* Exercise directions *
A faithful, complete copy of the entries is the sole expected answer.

* Extracted material *
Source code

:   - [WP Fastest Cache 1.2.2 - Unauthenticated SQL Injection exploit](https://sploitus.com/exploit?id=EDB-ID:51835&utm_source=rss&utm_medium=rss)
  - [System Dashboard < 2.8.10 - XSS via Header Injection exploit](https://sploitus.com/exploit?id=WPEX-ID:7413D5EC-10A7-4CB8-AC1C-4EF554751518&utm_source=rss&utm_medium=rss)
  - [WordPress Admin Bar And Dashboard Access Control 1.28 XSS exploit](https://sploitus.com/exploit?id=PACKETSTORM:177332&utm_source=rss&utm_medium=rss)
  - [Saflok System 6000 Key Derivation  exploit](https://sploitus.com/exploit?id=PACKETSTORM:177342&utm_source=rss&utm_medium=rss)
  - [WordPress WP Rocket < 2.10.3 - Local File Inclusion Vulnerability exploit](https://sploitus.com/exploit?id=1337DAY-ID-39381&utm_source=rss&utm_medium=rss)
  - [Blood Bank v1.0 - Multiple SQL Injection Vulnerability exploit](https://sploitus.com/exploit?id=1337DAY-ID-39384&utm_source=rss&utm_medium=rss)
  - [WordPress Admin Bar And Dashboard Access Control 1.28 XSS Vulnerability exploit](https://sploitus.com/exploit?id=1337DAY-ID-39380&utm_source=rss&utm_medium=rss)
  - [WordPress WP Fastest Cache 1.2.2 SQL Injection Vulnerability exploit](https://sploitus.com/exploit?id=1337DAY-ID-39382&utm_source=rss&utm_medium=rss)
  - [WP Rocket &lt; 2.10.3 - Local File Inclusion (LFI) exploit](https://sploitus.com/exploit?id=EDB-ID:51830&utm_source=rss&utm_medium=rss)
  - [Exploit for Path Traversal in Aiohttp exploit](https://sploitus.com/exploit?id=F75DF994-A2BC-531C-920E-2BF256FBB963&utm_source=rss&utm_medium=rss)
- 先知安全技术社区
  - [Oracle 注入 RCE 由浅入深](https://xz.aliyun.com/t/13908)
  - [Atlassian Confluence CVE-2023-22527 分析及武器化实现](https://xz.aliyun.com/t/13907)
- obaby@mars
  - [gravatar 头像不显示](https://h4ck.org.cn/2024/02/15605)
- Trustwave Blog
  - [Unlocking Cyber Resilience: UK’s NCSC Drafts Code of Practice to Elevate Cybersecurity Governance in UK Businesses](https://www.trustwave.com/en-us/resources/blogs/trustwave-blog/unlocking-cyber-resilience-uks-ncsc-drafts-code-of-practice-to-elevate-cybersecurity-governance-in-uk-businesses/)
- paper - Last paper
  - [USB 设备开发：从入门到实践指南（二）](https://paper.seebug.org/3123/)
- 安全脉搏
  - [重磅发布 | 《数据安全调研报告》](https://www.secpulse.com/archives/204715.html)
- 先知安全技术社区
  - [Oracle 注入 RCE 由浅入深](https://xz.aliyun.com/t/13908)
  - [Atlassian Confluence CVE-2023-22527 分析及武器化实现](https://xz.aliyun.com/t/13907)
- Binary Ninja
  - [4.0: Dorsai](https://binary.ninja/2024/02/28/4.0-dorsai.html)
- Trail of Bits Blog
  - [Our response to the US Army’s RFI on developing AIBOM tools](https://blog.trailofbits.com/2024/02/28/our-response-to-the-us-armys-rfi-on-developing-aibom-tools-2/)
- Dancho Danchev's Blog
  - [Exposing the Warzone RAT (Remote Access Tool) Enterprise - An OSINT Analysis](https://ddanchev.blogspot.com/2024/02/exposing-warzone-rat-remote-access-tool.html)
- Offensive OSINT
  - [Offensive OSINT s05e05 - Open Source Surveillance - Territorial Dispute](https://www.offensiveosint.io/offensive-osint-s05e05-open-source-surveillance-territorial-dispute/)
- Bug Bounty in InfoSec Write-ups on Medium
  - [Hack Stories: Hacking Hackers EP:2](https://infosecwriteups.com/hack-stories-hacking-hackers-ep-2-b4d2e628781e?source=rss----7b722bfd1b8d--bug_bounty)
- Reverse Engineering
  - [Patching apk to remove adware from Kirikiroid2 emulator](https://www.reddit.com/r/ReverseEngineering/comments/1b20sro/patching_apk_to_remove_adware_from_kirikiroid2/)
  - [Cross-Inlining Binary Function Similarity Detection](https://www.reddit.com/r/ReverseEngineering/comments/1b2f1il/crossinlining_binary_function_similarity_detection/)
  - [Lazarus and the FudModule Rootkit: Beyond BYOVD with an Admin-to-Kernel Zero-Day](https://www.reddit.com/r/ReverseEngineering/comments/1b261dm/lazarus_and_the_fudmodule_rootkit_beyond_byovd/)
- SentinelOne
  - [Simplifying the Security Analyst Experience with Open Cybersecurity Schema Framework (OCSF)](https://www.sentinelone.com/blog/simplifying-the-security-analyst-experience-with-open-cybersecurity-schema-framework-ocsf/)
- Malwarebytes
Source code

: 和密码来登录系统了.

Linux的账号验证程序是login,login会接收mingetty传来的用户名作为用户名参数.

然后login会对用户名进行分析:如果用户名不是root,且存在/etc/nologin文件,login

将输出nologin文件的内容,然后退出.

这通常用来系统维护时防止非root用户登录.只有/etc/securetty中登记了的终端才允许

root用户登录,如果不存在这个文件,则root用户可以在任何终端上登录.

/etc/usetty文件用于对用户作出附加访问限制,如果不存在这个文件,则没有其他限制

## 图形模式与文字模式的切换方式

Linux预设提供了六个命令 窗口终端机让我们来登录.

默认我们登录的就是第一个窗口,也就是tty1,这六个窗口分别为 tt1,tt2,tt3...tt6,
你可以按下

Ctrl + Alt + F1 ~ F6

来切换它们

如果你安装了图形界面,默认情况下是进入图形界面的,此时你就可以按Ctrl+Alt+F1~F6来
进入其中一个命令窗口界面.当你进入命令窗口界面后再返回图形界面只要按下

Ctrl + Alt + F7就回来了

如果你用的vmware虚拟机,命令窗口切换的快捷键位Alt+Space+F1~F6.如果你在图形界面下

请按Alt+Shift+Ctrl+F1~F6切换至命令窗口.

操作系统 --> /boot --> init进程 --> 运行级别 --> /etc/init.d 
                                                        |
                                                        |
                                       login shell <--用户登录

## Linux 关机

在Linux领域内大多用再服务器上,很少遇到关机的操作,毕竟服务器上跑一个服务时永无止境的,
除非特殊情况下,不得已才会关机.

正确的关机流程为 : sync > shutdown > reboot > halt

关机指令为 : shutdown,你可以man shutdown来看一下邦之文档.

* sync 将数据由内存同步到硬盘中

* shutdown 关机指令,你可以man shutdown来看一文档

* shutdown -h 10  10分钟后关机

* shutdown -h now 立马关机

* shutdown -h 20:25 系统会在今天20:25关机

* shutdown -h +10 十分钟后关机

* Answer box *
Source code

:   - [WP Fastest Cache 1.2.2 - Unauthenticated SQL Injection exploit](https://sploitus.com/exploit?id=EDB-ID:51835&utm_source=rss&utm_medium=rss)
  - [System Dashboard < 2.8.10 - XSS via Header Injection exploit](https://sploitus.com/exploit?id=WPEX-ID:7413D5EC-10A7-4CB8-AC1C-4EF554751518&utm_source=rss&utm_medium=rss)
  - [WordPress Admin Bar And Dashboard Access Control 1.28 XSS exploit](https://sploitus.com/exploit?id=PACKETSTORM:177332&utm_source=rss&utm_medium=rss)
  - [Saflok System 6000 Key Derivation  exploit](https://sploitus.com/exploit?id=PACKETSTORM:177342&utm_source=rss&utm_medium=rss)
  - [WordPress WP Rocket < 2.10.3 - Local File Inclusion Vulnerability exploit](https://sploitus.com/exploit?id=1337DAY-ID-39381&utm_source=rss&utm_medium=rss)
  - [Blood Bank v1.0 - Multiple SQL Injection Vulnerability exploit](https://sploitus.com/exploit?id=1337DAY-ID-39384&utm_source=rss&utm_medium=rss)
  - [WordPress Admin Bar And Dashboard Access Control 1.28 XSS Vulnerability exploit](https://sploitus.com/exploit?id=1337DAY-ID-39380&utm_source=rss&utm_medium=rss)
  - [WordPress WP Fastest Cache 1.2.2 SQL Injection Vulnerability exploit](https://sploitus.com/exploit?id=1337DAY-ID-39382&utm_source=rss&utm_medium=rss)
  - [WP Rocket &lt; 2.10.3 - Local File Inclusion (LFI) exploit](https://sploitus.com/exploit?id=EDB-ID:51830&utm_source=rss&utm_medium=rss)
  - [Exploit for Path Traversal in Aiohttp exploit](https://sploitus.com/exploit?id=F75DF994-A2BC-531C-920E-2BF256FBB963&utm_source=rss&utm_medium=rss)
- 先知安全技术社区
  - [Oracle 注入 RCE 由浅入深](https://xz.aliyun.com/t/13908)
  - [Atlassian Confluence CVE-2023-22527 分析及武器化实现](https://xz.aliyun.com/t/13907)
- obaby@mars
  - [gravatar 头像不显示](https://h4ck.org.cn/2024/02/15605)
- Trustwave Blog
  - [Unlocking Cyber Resilience: UK’s NCSC Drafts Code of Practice to Elevate Cybersecurity Governance in UK Businesses](https://www.trustwave.com/en-us/resources/blogs/trustwave-blog/unlocking-cyber-resilience-uks-ncsc-drafts-code-of-practice-to-elevate-cybersecurity-governance-in-uk-businesses/)
- paper - Last paper
  - [USB 设备开发：从入门到实践指南（二）](https://paper.seebug.org/3123/)
- 安全脉搏
  - [重磅发布 | 《数据安全调研报告》](https://www.secpulse.com/archives/204715.html)
- 先知安全技术社区
  - [Oracle 注入 RCE 由浅入深](https://xz.aliyun.com/t/13908)
  - [Atlassian Confluence CVE-2023-22527 分析及武器化实现](https://xz.aliyun.com/t/13907)
- Binary Ninja
  - [4.0: Dorsai](https://binary.ninja/2024/02/28/4.0-dorsai.html)
- Trail of Bits Blog
  - [Our response to the US Army’s RFI on developing AIBOM tools](https://blog.trailofbits.com/2024/02/28/our-response-to-the-us-armys-rfi-on-developing-aibom-tools-2/)
- Dancho Danchev's Blog
  - [Exposing the Warzone RAT (Remote Access Tool) Enterprise - An OSINT Analysis](https://ddanchev.blogspot.com/2024/02/exposing-warzone-rat-remote-access-tool.html)
- Offensive OSINT
  - [Offensive OSINT s05e05 - Open Source Surveillance - Territorial Dispute](https://www.offensiveosint.io/offensive-osint-s05e05-open-source-surveillance-territorial-dispute/)
- Bug Bounty in InfoSec Write-ups on Medium
  - [Hack Stories: Hacking Hackers EP:2](https://infosecwriteups.com/hack-stories-hacking-hackers-ep-2-b4d2e628781e?source=rss----7b722bfd1b8d--bug_bounty)
- Reverse Engineering
  - [Patching apk to remove adware from Kirikiroid2 emulator](https://www.reddit.com/r/ReverseEngineering/comments/1b20sro/patching_apk_to_remove_adware_from_kirikiroid2/)
  - [Cross-Inlining Binary Function Similarity Detection](https://www.reddit.com/r/ReverseEngineering/comments/1b2f1il/crossinlining_binary_function_similarity_detection/)
  - [Lazarus and the FudModule Rootkit: Beyond BYOVD with an Admin-to-Kernel Zero-Day](https://www.reddit.com/r/ReverseEngineering/comments/1b261dm/lazarus_and_the_fudmodule_rootkit_beyond_byovd/)
- SentinelOne
  - [Simplifying the Security Analyst Experience with Open Cybersecurity Schema Framework (OCSF)](https://www.sentinelone.com/blog/simplifying-the-security-analyst-experience-with-open-cybersecurity-schema-framework-ocsf/)
- Malwarebytes
Source code

: 和密码来登录系统了.

Linux的账号验证程序是login,login会接收mingetty传来的用户名作为用户名参数.

然后login会对用户名进行分析:如果用户名不是root,且存在/etc/nologin文件,login

将输出nologin文件的内容,然后退出.

这通常用来系统维护时防止非root用户登录.只有/etc/securetty中登记了的终端才允许

root用户登录,如果不存在这个文件,则root用户可以在任何终端上登录.

/etc/usetty文件用于对用户作出附加访问限制,如果不存在这个文件,则没有其他限制

## 图形模式与文字模式的切换方式

Linux预设提供了六个命令 窗口终端机让我们来登录.

默认我们登录的就是第一个窗口,也就是tty1,这六个窗口分别为 tt1,tt2,tt3...tt6,
你可以按下

Ctrl + Alt + F1 ~ F6

来切换它们

如果你安装了图形界面,默认情况下是进入图形界面的,此时你就可以按Ctrl+Alt+F1~F6来
进入其中一个命令窗口界面.当你进入命令窗口界面后再返回图形界面只要按下

Ctrl + Alt + F7就回来了

如果你用的vmware虚拟机,命令窗口切换的快捷键位Alt+Space+F1~F6.如果你在图形界面下

请按Alt+Shift+Ctrl+F1~F6切换至命令窗口.

操作系统 --> /boot --> init进程 --> 运行级别 --> /etc/init.d 
                                                        |
                                                        |
                                       login shell <--用户登录

## Linux 关机

在Linux领域内大多用再服务器上,很少遇到关机的操作,毕竟服务器上跑一个服务时永无止境的,
除非特殊情况下,不得已才会关机.

正确的关机流程为 : sync > shutdown > reboot > halt

关机指令为 : shutdown,你可以man shutdown来看一下邦之文档.

* sync 将数据由内存同步到硬盘中

* shutdown 关机指令,你可以man shutdown来看一文档

* shutdown -h 10  10分钟后关机

* shutdown -h now 立马关机

* shutdown -h 20:25 系统会在今天20:25关机

* shutdown -h +10 十分钟后关机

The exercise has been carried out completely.